== EXERCISE PROMPT ==
Word for word, restate the lines of the listing below from the line with "From small projects to growth campaigns, to" through the line with "Privacy Settings", and do not include the pictures.

== DATA TO PROCESS ==

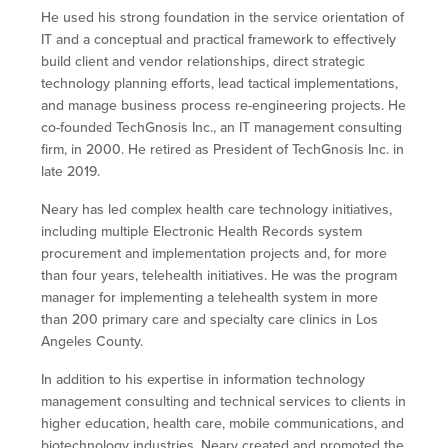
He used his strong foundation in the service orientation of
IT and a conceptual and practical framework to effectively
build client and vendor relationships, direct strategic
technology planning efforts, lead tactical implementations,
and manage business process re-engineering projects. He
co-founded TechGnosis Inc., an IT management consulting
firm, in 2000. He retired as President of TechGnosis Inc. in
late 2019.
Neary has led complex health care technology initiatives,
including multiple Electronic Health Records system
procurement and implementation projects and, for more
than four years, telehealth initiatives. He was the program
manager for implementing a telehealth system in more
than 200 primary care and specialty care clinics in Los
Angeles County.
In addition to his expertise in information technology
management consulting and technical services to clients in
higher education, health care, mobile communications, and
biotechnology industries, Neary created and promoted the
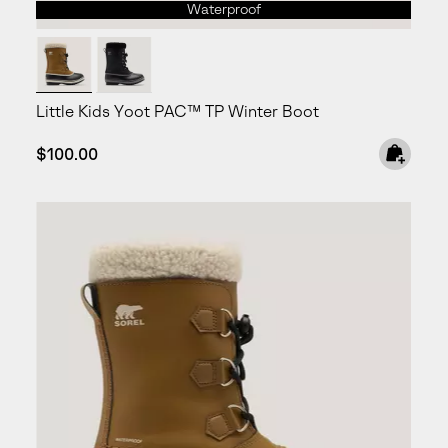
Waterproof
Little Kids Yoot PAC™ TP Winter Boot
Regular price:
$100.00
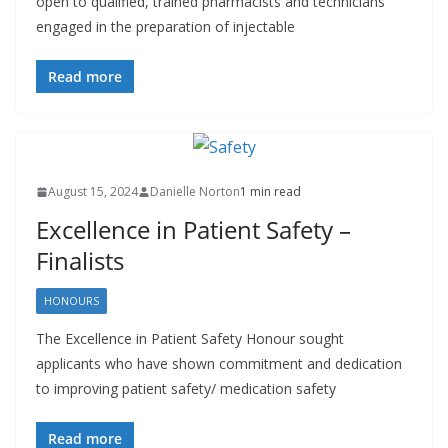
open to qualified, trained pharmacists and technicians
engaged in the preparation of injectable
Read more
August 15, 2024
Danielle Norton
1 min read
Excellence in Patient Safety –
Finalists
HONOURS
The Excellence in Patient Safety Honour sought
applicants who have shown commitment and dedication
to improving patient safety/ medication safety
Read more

--

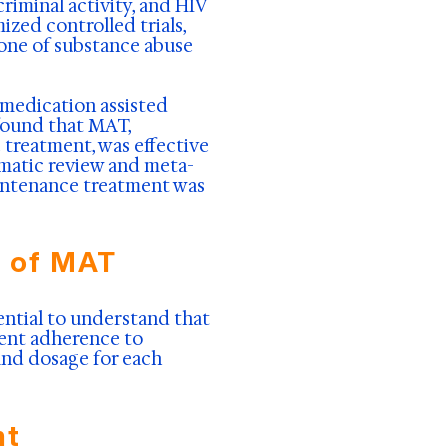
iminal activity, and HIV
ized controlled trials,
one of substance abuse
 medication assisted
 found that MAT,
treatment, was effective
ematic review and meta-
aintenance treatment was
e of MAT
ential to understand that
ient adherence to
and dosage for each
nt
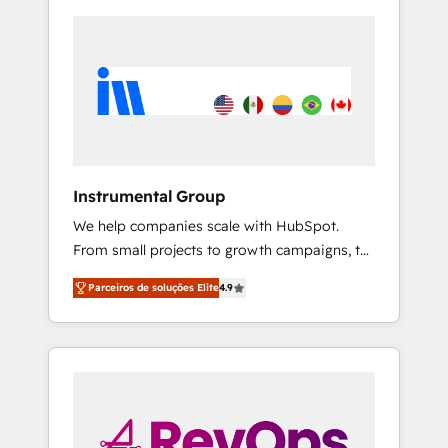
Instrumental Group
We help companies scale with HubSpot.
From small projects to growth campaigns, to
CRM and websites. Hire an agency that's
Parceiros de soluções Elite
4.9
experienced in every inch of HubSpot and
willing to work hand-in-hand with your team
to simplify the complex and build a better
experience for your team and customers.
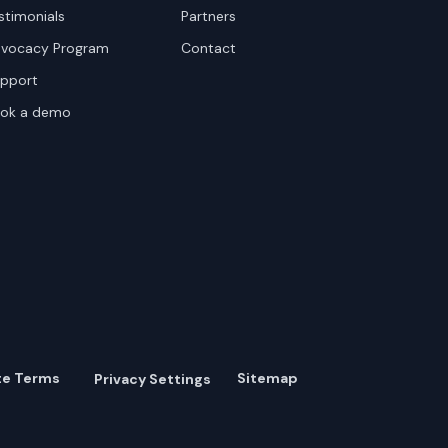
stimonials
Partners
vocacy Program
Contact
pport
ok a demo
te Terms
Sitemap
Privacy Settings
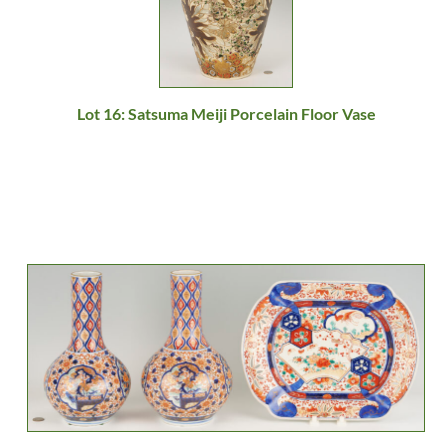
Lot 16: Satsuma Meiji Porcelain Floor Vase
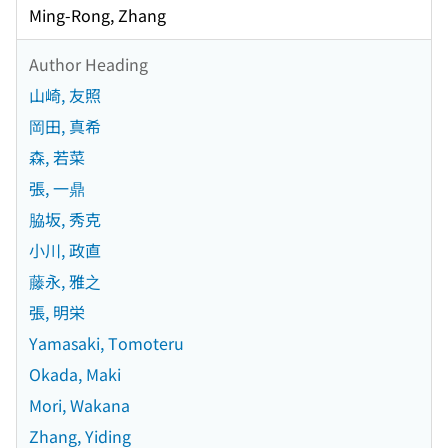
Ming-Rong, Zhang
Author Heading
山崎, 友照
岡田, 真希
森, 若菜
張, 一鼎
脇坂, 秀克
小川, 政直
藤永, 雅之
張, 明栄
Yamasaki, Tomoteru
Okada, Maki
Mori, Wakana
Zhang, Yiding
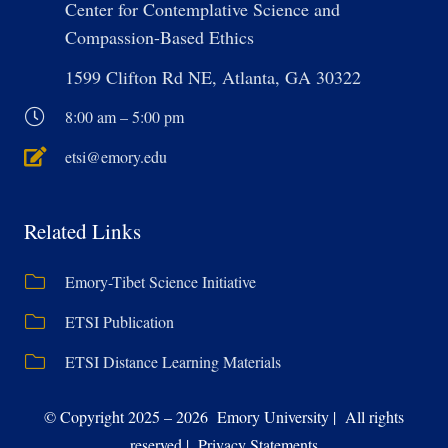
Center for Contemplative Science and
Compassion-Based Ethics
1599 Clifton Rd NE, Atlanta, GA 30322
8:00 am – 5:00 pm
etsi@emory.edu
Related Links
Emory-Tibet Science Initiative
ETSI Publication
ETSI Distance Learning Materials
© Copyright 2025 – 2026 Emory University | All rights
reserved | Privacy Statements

== TASK RESULT ==
From small projects to growth campaigns, to
CRM and websites. Hire an agency that's
Parceiros de soluções Elite
4.9
experienced in every inch of HubSpot and
willing to work hand-in-hand with your team
to simplify the complex and build a better
experience for your team and customers.
stimonials
Partners
vocacy Program
Contact
pport
ok a demo
te Terms
Sitemap
Privacy Settings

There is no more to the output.